Your objective
From the material below, reproduce exactly the stretch of lines that begins with the line holding "A total of 30" and ends with the line holding "x2=252 y2=395: 10.47", skipping the pictures.

Information given
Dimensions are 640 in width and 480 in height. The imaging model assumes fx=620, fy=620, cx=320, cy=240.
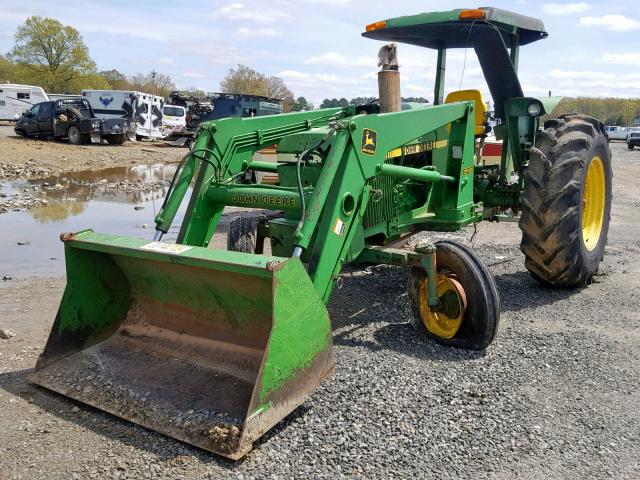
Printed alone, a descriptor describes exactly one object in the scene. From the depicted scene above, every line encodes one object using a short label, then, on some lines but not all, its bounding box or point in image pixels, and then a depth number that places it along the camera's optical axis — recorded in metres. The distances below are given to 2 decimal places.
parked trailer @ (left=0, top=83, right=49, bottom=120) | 34.34
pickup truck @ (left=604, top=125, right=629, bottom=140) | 48.62
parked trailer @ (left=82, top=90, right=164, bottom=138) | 26.67
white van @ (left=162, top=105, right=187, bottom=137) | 28.98
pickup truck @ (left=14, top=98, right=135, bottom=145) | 23.28
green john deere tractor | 3.34
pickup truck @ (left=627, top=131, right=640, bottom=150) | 37.56
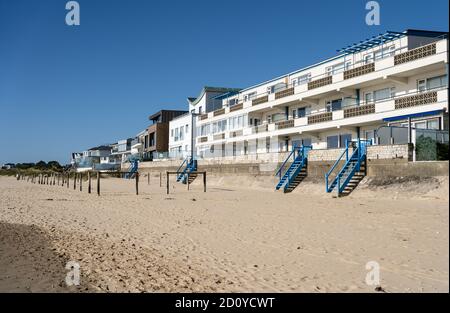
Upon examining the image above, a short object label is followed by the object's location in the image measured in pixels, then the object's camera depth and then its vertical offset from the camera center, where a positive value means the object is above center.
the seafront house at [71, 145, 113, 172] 73.09 +2.19
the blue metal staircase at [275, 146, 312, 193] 27.66 -0.37
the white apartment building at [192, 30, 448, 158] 25.41 +5.57
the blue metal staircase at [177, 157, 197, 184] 43.56 -0.20
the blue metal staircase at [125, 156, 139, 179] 57.85 +0.35
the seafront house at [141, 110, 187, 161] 68.68 +5.90
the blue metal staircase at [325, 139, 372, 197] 22.47 -0.26
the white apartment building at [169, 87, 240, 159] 55.12 +7.58
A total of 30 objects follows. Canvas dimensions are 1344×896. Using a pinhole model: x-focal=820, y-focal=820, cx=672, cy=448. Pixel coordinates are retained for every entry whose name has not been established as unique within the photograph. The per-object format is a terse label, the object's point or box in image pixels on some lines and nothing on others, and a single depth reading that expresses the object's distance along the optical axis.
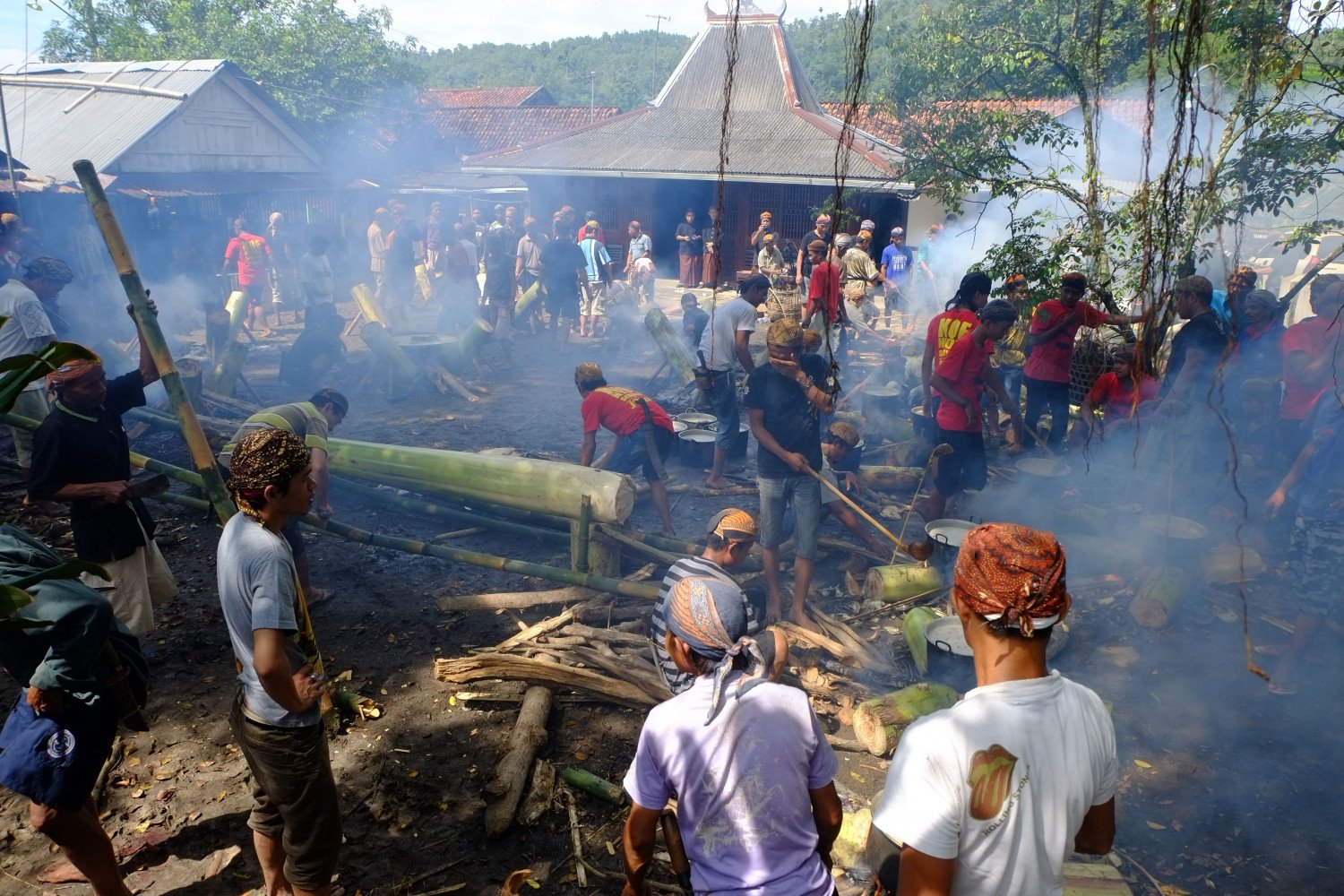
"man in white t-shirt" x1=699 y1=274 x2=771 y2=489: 8.17
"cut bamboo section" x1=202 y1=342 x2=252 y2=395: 10.47
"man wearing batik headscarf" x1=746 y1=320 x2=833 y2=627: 5.45
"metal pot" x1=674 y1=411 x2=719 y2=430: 9.16
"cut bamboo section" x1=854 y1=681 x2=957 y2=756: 4.49
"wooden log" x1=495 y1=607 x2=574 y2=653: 5.12
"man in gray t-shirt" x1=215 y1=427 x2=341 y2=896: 2.79
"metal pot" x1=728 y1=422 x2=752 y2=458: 8.30
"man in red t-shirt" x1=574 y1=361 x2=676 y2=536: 6.91
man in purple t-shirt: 2.15
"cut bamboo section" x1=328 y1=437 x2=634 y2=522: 6.09
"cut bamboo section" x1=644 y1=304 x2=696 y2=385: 11.38
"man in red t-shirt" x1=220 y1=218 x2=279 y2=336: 15.20
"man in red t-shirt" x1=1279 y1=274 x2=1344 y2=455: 6.39
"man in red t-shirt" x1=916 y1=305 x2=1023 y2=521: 6.45
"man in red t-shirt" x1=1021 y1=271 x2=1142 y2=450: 7.76
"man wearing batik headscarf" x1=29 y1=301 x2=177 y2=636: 4.25
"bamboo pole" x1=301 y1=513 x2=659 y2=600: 5.56
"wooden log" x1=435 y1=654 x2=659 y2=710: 4.79
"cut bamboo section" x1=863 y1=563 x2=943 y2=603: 5.97
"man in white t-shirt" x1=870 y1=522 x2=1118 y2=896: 1.75
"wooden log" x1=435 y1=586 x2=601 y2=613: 5.68
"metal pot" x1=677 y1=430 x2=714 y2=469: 8.53
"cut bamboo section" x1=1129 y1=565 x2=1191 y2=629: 5.78
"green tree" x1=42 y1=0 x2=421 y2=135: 32.81
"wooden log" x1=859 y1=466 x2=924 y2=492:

Solution to this problem
A total of 30 objects follows. Canvas dimensions are 1344×896. Using a pinhole model: x-focal=820, y-focal=820, cx=672, cy=448. Pixel coordinates are retained for every entry whose name has not been established as unique within the photograph. The per-object format is a terse label, the object's point or box in image pixels on some lines and nothing on others, and a single depth reading that expresses the object's distance along the optical axis.
"man in white t-shirt" x1=699 y1=274 x2=771 y2=489: 8.17
"cut bamboo section" x1=202 y1=342 x2=252 y2=395: 10.47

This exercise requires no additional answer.